* **What is required**
Reproduce each of the rows below verbatim, with every character unchanged.

====== Data shown ======

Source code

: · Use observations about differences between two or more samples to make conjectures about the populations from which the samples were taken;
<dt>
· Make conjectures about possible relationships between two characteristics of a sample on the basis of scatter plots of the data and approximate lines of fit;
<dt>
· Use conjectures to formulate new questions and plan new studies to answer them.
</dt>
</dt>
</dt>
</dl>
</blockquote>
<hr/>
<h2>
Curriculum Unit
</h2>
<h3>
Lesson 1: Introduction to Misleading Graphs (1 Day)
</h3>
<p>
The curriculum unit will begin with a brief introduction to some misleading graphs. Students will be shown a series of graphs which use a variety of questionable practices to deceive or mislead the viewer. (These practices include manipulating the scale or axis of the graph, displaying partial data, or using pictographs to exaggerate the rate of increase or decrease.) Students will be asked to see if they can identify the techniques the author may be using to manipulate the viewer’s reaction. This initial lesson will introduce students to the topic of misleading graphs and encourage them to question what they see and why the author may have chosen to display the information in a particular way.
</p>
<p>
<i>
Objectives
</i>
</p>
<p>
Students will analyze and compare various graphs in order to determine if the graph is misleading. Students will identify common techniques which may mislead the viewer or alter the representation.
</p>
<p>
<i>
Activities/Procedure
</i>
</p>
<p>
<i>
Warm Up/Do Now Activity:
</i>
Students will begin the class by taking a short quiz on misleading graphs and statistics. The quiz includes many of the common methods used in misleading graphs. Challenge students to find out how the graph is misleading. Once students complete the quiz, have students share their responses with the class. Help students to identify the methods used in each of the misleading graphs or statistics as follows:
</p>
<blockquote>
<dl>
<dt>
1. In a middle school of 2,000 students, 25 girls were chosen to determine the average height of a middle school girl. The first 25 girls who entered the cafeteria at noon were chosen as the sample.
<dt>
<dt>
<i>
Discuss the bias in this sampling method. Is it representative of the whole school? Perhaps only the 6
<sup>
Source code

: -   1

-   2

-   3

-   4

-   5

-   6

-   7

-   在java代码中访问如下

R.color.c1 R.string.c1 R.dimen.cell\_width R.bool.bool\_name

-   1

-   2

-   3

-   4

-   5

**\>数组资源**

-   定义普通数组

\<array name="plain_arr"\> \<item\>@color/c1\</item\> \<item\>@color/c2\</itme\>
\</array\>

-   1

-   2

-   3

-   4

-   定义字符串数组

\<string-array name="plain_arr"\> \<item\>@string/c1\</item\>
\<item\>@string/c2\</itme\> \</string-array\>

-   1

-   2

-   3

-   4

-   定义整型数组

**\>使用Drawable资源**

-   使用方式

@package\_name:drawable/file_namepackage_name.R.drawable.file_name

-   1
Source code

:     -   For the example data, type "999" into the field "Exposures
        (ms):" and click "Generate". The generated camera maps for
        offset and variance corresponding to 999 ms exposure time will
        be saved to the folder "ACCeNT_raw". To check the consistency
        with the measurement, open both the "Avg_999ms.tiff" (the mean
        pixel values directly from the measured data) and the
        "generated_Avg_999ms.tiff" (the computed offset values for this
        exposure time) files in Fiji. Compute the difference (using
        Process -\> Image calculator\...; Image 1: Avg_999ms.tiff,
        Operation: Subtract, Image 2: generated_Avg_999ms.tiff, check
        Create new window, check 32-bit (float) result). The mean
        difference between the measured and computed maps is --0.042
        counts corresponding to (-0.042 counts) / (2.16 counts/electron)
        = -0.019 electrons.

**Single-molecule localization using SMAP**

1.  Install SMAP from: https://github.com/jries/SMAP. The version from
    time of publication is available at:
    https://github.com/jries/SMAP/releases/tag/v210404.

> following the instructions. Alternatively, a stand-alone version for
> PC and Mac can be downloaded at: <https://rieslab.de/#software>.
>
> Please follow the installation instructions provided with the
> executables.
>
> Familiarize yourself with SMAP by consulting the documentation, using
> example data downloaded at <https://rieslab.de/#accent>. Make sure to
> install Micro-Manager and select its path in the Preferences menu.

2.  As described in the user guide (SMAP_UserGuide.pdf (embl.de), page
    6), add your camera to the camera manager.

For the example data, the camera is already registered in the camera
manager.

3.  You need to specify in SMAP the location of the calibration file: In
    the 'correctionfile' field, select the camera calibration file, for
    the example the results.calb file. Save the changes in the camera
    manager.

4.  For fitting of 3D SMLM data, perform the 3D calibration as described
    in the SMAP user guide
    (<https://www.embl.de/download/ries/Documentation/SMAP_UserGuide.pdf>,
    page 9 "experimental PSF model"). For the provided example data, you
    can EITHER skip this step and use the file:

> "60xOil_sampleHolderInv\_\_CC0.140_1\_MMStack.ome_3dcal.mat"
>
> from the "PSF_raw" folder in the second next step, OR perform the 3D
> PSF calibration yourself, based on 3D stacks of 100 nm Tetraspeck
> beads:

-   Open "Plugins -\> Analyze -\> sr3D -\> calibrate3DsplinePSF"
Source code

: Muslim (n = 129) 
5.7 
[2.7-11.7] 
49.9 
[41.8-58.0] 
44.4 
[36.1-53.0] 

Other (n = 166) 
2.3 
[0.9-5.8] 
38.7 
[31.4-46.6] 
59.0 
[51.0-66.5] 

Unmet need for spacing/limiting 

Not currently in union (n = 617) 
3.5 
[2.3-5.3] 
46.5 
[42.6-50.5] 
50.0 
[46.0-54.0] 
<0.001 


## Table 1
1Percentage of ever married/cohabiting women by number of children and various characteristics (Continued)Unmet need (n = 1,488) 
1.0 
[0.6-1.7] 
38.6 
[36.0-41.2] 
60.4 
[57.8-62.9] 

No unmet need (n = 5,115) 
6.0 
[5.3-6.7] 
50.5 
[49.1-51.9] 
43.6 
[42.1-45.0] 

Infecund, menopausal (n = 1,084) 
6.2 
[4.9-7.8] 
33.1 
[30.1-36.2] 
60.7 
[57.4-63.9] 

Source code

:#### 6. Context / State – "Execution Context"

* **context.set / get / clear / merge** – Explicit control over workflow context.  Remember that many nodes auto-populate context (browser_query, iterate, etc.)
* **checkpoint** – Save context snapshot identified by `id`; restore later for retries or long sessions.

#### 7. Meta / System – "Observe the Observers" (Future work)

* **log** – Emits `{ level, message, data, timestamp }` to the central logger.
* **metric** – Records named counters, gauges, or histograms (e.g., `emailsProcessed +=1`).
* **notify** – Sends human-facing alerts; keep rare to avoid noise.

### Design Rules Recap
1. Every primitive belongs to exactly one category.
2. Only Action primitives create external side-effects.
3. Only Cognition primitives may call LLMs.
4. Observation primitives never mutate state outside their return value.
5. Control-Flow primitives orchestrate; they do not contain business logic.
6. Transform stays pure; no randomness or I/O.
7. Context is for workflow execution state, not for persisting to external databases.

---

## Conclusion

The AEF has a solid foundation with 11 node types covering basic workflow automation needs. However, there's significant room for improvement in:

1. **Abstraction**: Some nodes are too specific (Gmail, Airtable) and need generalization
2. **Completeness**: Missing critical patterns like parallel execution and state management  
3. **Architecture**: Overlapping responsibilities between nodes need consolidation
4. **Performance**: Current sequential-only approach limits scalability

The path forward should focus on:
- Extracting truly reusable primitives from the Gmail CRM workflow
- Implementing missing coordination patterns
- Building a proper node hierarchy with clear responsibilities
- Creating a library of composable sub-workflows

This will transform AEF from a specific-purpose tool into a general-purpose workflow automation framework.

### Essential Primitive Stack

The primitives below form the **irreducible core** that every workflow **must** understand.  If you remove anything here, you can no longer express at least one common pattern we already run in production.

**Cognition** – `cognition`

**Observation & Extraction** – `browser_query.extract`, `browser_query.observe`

======

* **Output of the task**
Source code

: · Use observations about differences between two or more samples to make conjectures about the populations from which the samples were taken;
<dt>
· Make conjectures about possible relationships between two characteristics of a sample on the basis of scatter plots of the data and approximate lines of fit;
<dt>
· Use conjectures to formulate new questions and plan new studies to answer them.
</dt>
</dt>
</dt>
</dl>
</blockquote>
<hr/>
<h2>
Curriculum Unit
</h2>
<h3>
Lesson 1: Introduction to Misleading Graphs (1 Day)
</h3>
<p>
The curriculum unit will begin with a brief introduction to some misleading graphs. Students will be shown a series of graphs which use a variety of questionable practices to deceive or mislead the viewer. (These practices include manipulating the scale or axis of the graph, displaying partial data, or using pictographs to exaggerate the rate of increase or decrease.) Students will be asked to see if they can identify the techniques the author may be using to manipulate the viewer’s reaction. This initial lesson will introduce students to the topic of misleading graphs and encourage them to question what they see and why the author may have chosen to display the information in a particular way.
</p>
<p>
<i>
Objectives
</i>
</p>
<p>
Students will analyze and compare various graphs in order to determine if the graph is misleading. Students will identify common techniques which may mislead the viewer or alter the representation.
</p>
<p>
<i>
Activities/Procedure
</i>
</p>
<p>
<i>
Warm Up/Do Now Activity:
</i>
Students will begin the class by taking a short quiz on misleading graphs and statistics. The quiz includes many of the common methods used in misleading graphs. Challenge students to find out how the graph is misleading. Once students complete the quiz, have students share their responses with the class. Help students to identify the methods used in each of the misleading graphs or statistics as follows:
</p>
<blockquote>
<dl>
<dt>
1. In a middle school of 2,000 students, 25 girls were chosen to determine the average height of a middle school girl. The first 25 girls who entered the cafeteria at noon were chosen as the sample.
<dt>
<dt>
<i>
Discuss the bias in this sampling method. Is it representative of the whole school? Perhaps only the 6
<sup>
Source code

: -   1

-   2

-   3

-   4

-   5

-   6

-   7

-   在java代码中访问如下

R.color.c1 R.string.c1 R.dimen.cell\_width R.bool.bool\_name

-   1

-   2

-   3

-   4

-   5

**\>数组资源**

-   定义普通数组

\<array name="plain_arr"\> \<item\>@color/c1\</item\> \<item\>@color/c2\</itme\>
\</array\>

-   1

-   2

-   3

-   4

-   定义字符串数组

\<string-array name="plain_arr"\> \<item\>@string/c1\</item\>
\<item\>@string/c2\</itme\> \</string-array\>

-   1

-   2

-   3

-   4

-   定义整型数组

**\>使用Drawable资源**

-   使用方式

@package\_name:drawable/file_namepackage_name.R.drawable.file_name

-   1
Source code

:     -   For the example data, type "999" into the field "Exposures
        (ms):" and click "Generate". The generated camera maps for
        offset and variance corresponding to 999 ms exposure time will
        be saved to the folder "ACCeNT_raw". To check the consistency
        with the measurement, open both the "Avg_999ms.tiff" (the mean
        pixel values directly from the measured data) and the
        "generated_Avg_999ms.tiff" (the computed offset values for this
        exposure time) files in Fiji. Compute the difference (using
        Process -\> Image calculator\...; Image 1: Avg_999ms.tiff,
        Operation: Subtract, Image 2: generated_Avg_999ms.tiff, check
        Create new window, check 32-bit (float) result). The mean
        difference between the measured and computed maps is --0.042
        counts corresponding to (-0.042 counts) / (2.16 counts/electron)
        = -0.019 electrons.

**Single-molecule localization using SMAP**

1.  Install SMAP from: https://github.com/jries/SMAP. The version from
    time of publication is available at:
    https://github.com/jries/SMAP/releases/tag/v210404.

> following the instructions. Alternatively, a stand-alone version for
> PC and Mac can be downloaded at: <https://rieslab.de/#software>.
>
> Please follow the installation instructions provided with the
> executables.
>
> Familiarize yourself with SMAP by consulting the documentation, using
> example data downloaded at <https://rieslab.de/#accent>. Make sure to
> install Micro-Manager and select its path in the Preferences menu.

2.  As described in the user guide (SMAP_UserGuide.pdf (embl.de), page
    6), add your camera to the camera manager.

For the example data, the camera is already registered in the camera
manager.

3.  You need to specify in SMAP the location of the calibration file: In
    the 'correctionfile' field, select the camera calibration file, for
    the example the results.calb file. Save the changes in the camera
    manager.

4.  For fitting of 3D SMLM data, perform the 3D calibration as described
    in the SMAP user guide
    (<https://www.embl.de/download/ries/Documentation/SMAP_UserGuide.pdf>,
    page 9 "experimental PSF model"). For the provided example data, you
    can EITHER skip this step and use the file:

> "60xOil_sampleHolderInv\_\_CC0.140_1\_MMStack.ome_3dcal.mat"
>
> from the "PSF_raw" folder in the second next step, OR perform the 3D
> PSF calibration yourself, based on 3D stacks of 100 nm Tetraspeck
> beads:

-   Open "Plugins -\> Analyze -\> sr3D -\> calibrate3DsplinePSF"
Source code

: Muslim (n = 129) 
5.7 
[2.7-11.7] 
49.9 
[41.8-58.0] 
44.4 
[36.1-53.0] 

Other (n = 166) 
2.3 
[0.9-5.8] 
38.7 
[31.4-46.6] 
59.0 
[51.0-66.5] 

Unmet need for spacing/limiting 

Not currently in union (n = 617) 
3.5 
[2.3-5.3] 
46.5 
[42.6-50.5] 
50.0 
[46.0-54.0] 
<0.001 


## Table 1
1Percentage of ever married/cohabiting women by number of children and various characteristics (Continued)Unmet need (n = 1,488) 
1.0 
[0.6-1.7] 
38.6 
[36.0-41.2] 
60.4 
[57.8-62.9] 

No unmet need (n = 5,115) 
6.0 
[5.3-6.7] 
50.5 
[49.1-51.9] 
43.6 
[42.1-45.0] 

Infecund, menopausal (n = 1,084) 
6.2 
[4.9-7.8] 
33.1 
[30.1-36.2] 
60.7 
[57.4-63.9] 

Source code

:#### 6. Context / State – "Execution Context"

* **context.set / get / clear / merge** – Explicit control over workflow context.  Remember that many nodes auto-populate context (browser_query, iterate, etc.)
* **checkpoint** – Save context snapshot identified by `id`; restore later for retries or long sessions.

#### 7. Meta / System – "Observe the Observers" (Future work)

* **log** – Emits `{ level, message, data, timestamp }` to the central logger.
* **metric** – Records named counters, gauges, or histograms (e.g., `emailsProcessed +=1`).
* **notify** – Sends human-facing alerts; keep rare to avoid noise.

### Design Rules Recap
1. Every primitive belongs to exactly one category.
2. Only Action primitives create external side-effects.
3. Only Cognition primitives may call LLMs.
4. Observation primitives never mutate state outside their return value.
5. Control-Flow primitives orchestrate; they do not contain business logic.
6. Transform stays pure; no randomness or I/O.
7. Context is for workflow execution state, not for persisting to external databases.

---

## Conclusion

The AEF has a solid foundation with 11 node types covering basic workflow automation needs. However, there's significant room for improvement in:

1. **Abstraction**: Some nodes are too specific (Gmail, Airtable) and need generalization
2. **Completeness**: Missing critical patterns like parallel execution and state management  
3. **Architecture**: Overlapping responsibilities between nodes need consolidation
4. **Performance**: Current sequential-only approach limits scalability

The path forward should focus on:
- Extracting truly reusable primitives from the Gmail CRM workflow
- Implementing missing coordination patterns
- Building a proper node hierarchy with clear responsibilities
- Creating a library of composable sub-workflows

This will transform AEF from a specific-purpose tool into a general-purpose workflow automation framework.

### Essential Primitive Stack

The primitives below form the **irreducible core** that every workflow **must** understand.  If you remove anything here, you can no longer express at least one common pattern we already run in production.

**Cognition** – `cognition`

**Observation & Extraction** – `browser_query.extract`, `browser_query.observe`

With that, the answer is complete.